"Old Ideas" eines alten Barden
Neues Album von Leonard Cohen
"Marianne", "Suzanne" oder "Halleluja". Seit über 40 Jahren gehört Leonard Cohen zu den prägendsten Stimmen im Musikgeschäft. Heute erscheint nach acht Jahren Pause ein neues Studioalbum, das insgesamt 12. des Altmeisters: "Old Ideas".
8. April 2017, 21:58
Kultur aktuell, 27.01.2012
Wenn es sich jemand anmaßen darf, dann wohl er: Leonard Cohen als das Sprachrohr Gottes im Opener "Going Home". Vielleicht sind es aber auch nur Selbstgespräche. Die Rolle des Weisen und Sehers andeutend, um dann selbstironisch den Dichter wieder als Spieler und faulen Hund zur Marionette zu degradieren, der keine Visionen habe und keine brauche.
Alltägliche Gedanken
Nach seiner Welttournee, die eigentlich vor allem als Schuldenabbau gedacht war, dann aber zum Triumphzug wurde, nun das neue Album des 1934 in Montreal geborenen Cohen: "Old Ideas". Alte Ideen oder, wie Cohen hinzufügt: Angelegenheiten, die einen beschäftigen. Wie alte Freunde. Alltägliche Bedenken.
Es sind alte Ideen, die er besingt und schon immer besungen hat. Das Heilige verbirgt sich da im Obszönen und umgekehrt, während er vom Vergehen der Zeit und der Liebe erzählt. Wohl selten klingt das Wort "baby" so tiefsinnig. Hymnen auf die Verflossenen, Liebenden, den Frauenverschleiß. Der 77-jährige Cohen, der um ein bisschen Gnade fleht. "I know you have to hate me, but could you hate me less?"

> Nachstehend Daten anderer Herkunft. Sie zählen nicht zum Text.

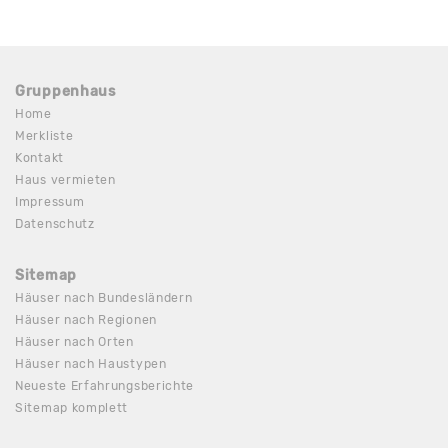
Gruppenhaus
Home
Merkliste
Kontakt
Haus vermieten
Impressum
Datenschutz
Sitemap
Häuser nach Bundesländern
Häuser nach Regionen
Häuser nach Orten
Häuser nach Haustypen
Neueste Erfahrungsberichte
Sitemap komplett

Tiefgründig und selbstironisch
"Old ideas" ist ein Album voller nobler Zurückhaltung. Mit dosierter Instrumentation und über allem die längst nur mehr im Erzählduktus Melodien andeutende Stimme Cohens. Einmal greift er wie am Anfang seiner Karriere selbst zur Gitarre. Lässt sich sonst von Streichern, Keyboard oder den wieder und wiederkehrenden Backgroundsängerinnen einrahmen.
Tiefgründig, aber dabei zugleich sarkastisch und selbstironisch wie selten zuvor präsentiert sich Cohen bei seinen "Old Ideas". Keine Zukunft habe er, nur noch wenige Tage, singt er in "Darkness", einem Blues auf die Altersdepression. Eine der besten Nummern des Albums.
Ob er im Sinnieren über den Tod zu einer Conclusio gekommen sei, fragte ein Journalist bei der Albumpräsentation in Paris. Ja, dass er sterben werde, so Cohen zynisch. Doch dazu habe er noch keine Zeit, er arbeite an einem neuen Album. Vielleicht werde es schon in einem Jahr präsentiert. Wer weiß. Nach "Old Ideas" darf man sich jedenfalls darauf freuen.